*** Begin section ***
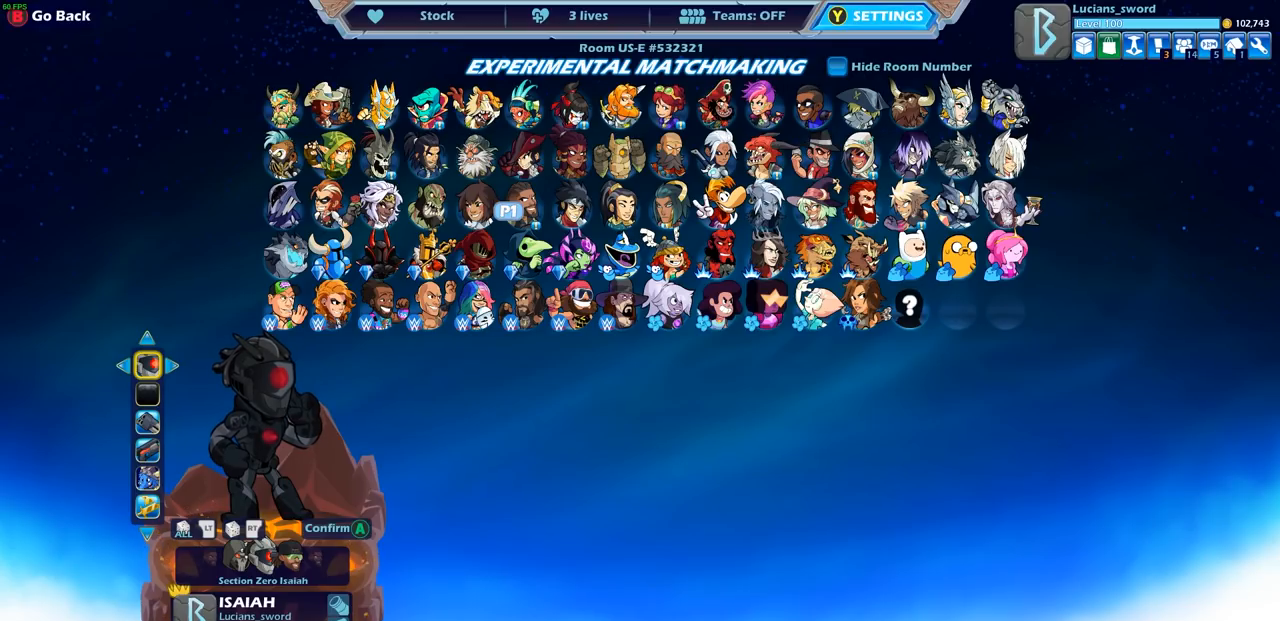
{"buttons": [], "left_stick": "center", "right_stick": "center", "events": [[117, "CROSS", "down"], [217, "CROSS", "up"]]}
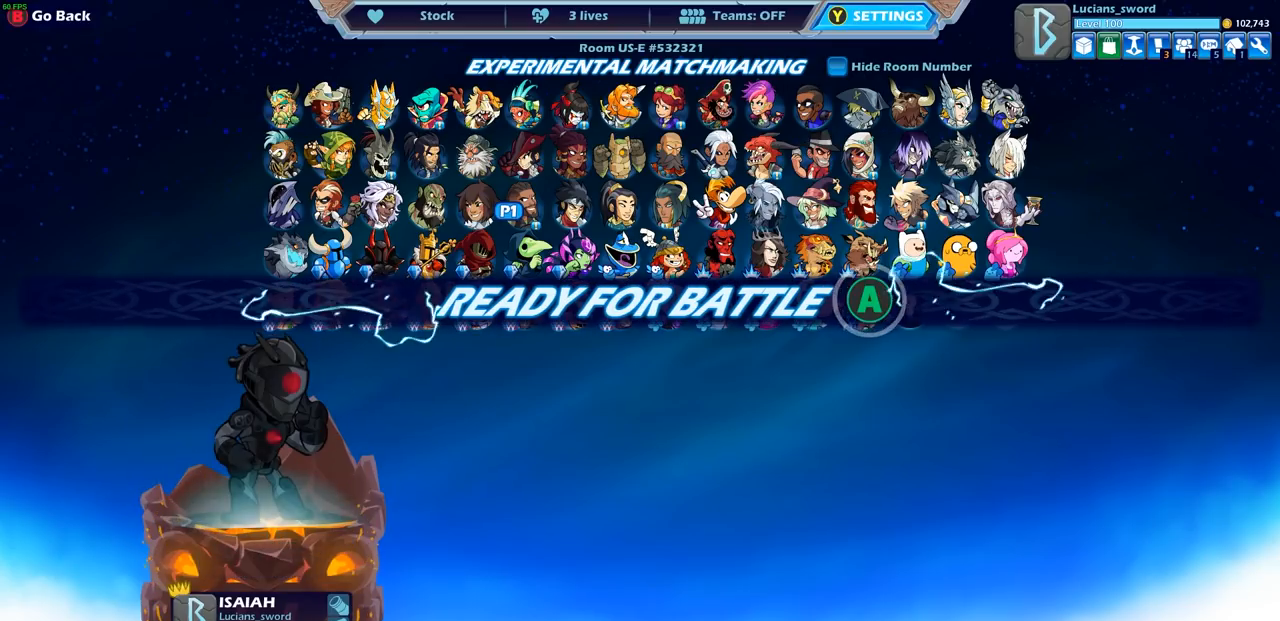
{"buttons": [], "left_stick": "center", "right_stick": "center", "events": []}
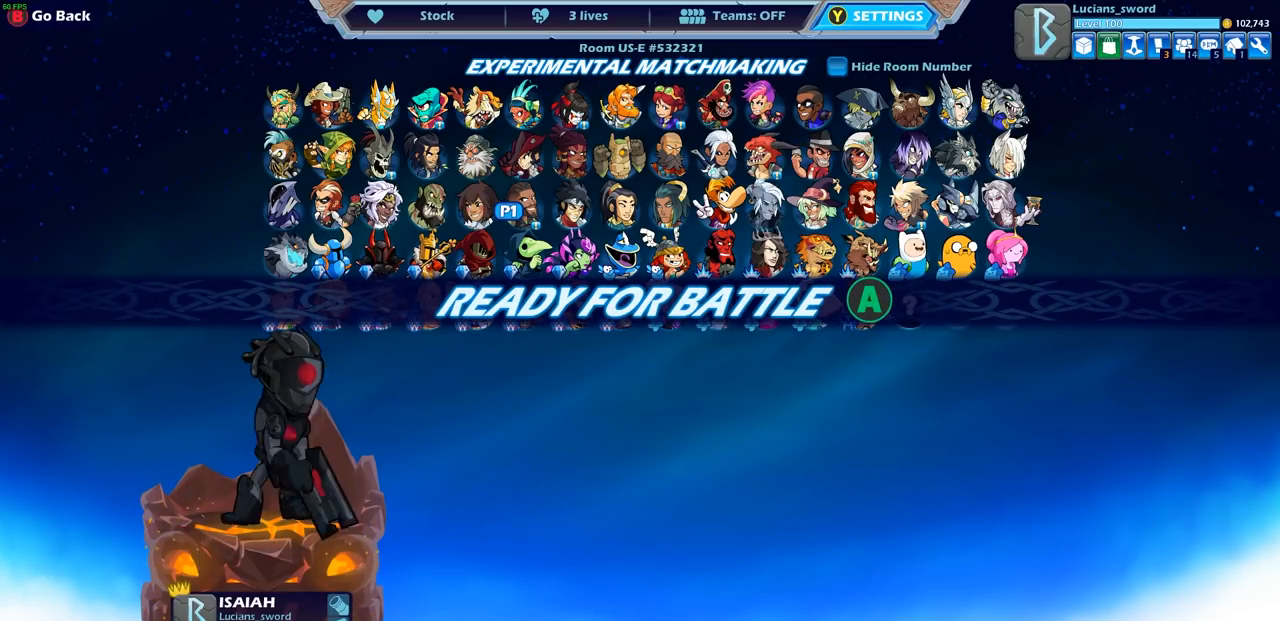
{"buttons": [], "left_stick": "center", "right_stick": "center", "events": []}
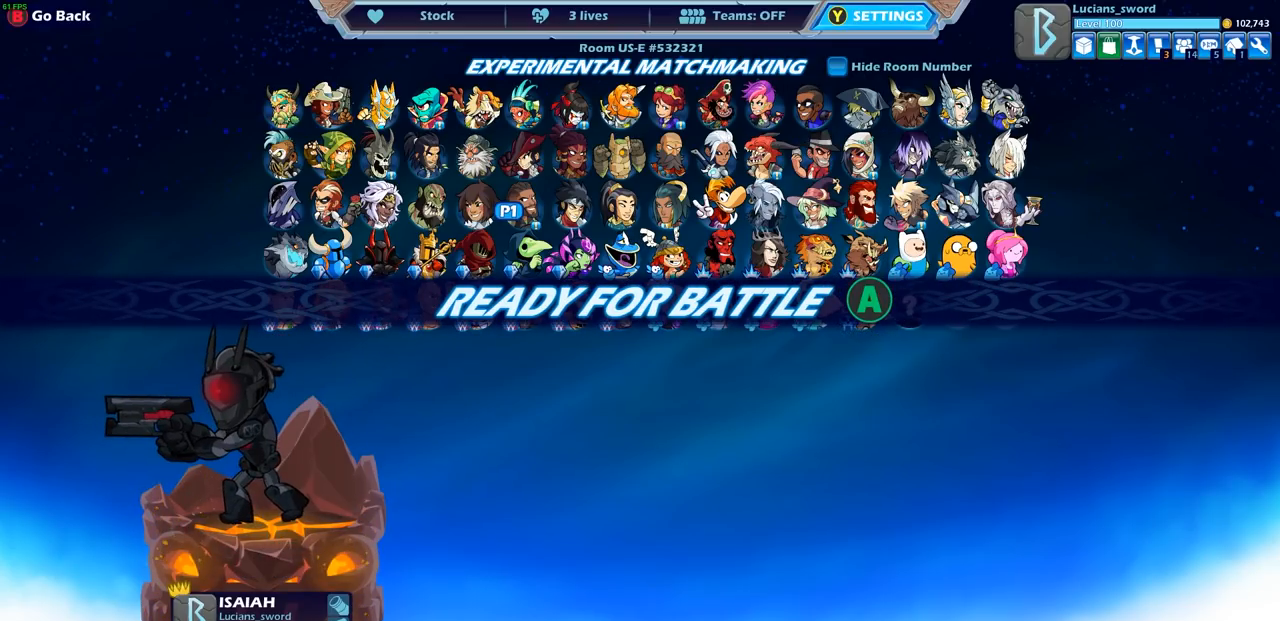
{"buttons": [], "left_stick": "center", "right_stick": "center", "events": []}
*** End section ***
● Work to complete
Restate the full listing verbatim and drop every picture.

● Reply
{"buttons": [], "left_stick": "center", "right_stick": "center", "events": [[117, "CROSS", "down"], [217, "CROSS", "up"]]}
{"buttons": [], "left_stick": "center", "right_stick": "center", "events": []}
{"buttons": [], "left_stick": "center", "right_stick": "center", "events": []}
{"buttons": [], "left_stick": "center", "right_stick": "center", "events": []}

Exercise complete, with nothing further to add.